Provided information -
>>>

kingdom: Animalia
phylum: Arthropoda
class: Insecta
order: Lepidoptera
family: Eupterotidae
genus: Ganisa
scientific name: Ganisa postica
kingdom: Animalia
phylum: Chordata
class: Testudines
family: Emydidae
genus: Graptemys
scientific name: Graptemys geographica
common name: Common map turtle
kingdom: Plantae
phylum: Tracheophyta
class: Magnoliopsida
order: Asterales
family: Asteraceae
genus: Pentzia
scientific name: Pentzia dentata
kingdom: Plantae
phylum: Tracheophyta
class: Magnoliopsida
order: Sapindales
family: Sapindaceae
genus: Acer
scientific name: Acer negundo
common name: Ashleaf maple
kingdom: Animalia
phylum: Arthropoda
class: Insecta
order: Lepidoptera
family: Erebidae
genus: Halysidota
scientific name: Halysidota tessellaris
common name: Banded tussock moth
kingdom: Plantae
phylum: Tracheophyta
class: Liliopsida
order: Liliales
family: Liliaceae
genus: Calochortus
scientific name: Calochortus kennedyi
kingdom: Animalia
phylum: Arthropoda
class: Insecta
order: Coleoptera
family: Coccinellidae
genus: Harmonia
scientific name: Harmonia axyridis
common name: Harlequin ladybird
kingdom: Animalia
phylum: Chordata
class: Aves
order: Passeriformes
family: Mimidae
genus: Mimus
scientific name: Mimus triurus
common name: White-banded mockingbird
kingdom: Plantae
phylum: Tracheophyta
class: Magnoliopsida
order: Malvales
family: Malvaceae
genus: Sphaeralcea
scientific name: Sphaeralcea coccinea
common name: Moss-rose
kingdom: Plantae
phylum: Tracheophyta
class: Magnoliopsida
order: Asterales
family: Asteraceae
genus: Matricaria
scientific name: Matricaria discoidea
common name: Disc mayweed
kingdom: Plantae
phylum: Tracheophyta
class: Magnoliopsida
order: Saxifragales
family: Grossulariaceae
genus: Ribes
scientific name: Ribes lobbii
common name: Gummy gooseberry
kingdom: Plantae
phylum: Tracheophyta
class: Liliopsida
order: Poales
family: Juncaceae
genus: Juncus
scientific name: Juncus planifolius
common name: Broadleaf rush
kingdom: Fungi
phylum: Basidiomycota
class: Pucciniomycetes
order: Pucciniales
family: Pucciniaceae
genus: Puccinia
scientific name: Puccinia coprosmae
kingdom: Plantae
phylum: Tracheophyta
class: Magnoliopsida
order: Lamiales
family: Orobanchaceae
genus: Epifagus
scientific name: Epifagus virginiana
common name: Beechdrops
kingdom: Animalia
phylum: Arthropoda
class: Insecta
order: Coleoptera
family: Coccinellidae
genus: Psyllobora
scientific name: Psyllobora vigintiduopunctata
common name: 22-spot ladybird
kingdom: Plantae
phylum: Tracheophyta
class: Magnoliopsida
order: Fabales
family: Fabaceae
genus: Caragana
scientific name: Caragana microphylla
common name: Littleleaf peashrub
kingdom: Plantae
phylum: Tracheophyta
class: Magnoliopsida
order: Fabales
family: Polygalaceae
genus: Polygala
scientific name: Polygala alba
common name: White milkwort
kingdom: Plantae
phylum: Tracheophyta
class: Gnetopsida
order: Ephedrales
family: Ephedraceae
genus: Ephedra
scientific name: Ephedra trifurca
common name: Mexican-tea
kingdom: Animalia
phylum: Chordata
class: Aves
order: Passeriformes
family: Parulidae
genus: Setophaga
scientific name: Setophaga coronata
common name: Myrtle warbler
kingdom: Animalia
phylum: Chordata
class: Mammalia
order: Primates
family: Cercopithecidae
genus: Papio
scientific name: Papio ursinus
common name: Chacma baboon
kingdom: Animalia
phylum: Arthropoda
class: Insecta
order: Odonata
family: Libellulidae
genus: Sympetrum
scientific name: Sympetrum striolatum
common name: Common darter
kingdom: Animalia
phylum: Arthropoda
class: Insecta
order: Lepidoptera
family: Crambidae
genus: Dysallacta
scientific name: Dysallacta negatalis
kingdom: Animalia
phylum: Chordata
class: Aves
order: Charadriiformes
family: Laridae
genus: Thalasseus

<<<

Task to carry out - Turn the lines starting at the one containing "class: Gnetopsida" and ending at the last line into a numbered list, skipping any blank lines.

Complete answer -
1. class: Gnetopsida
2. order: Ephedrales
3. family: Ephedraceae
4. genus: Ephedra
5. scientific name: Ephedra trifurca
6. common name: Mexican-tea
7. kingdom: Animalia
8. phylum: Chordata
9. class: Aves
10. order: Passeriformes
11. family: Parulidae
12. genus: Setophaga
13. scientific name: Setophaga coronata
14. common name: Myrtle warbler
15. kingdom: Animalia
16. phylum: Chordata
17. class: Mammalia
18. order: Primates
19. family: Cercopithecidae
20. genus: Papio
21. scientific name: Papio ursinus
22. common name: Chacma baboon
23. kingdom: Animalia
24. phylum: Arthropoda
25. class: Insecta
26. order: Odonata
27. family: Libellulidae
28. genus: Sympetrum
29. scientific name: Sympetrum striolatum
30. common name: Common darter
31. kingdom: Animalia
32. phylum: Arthropoda
33. class: Insecta
34. order: Lepidoptera
35. family: Crambidae
36. genus: Dysallacta
37. scientific name: Dysallacta negatalis
38. kingdom: Animalia
39. phylum: Chordata
40. class: Aves
41. order: Charadriiformes
42. family: Laridae
43. genus: Thalasseus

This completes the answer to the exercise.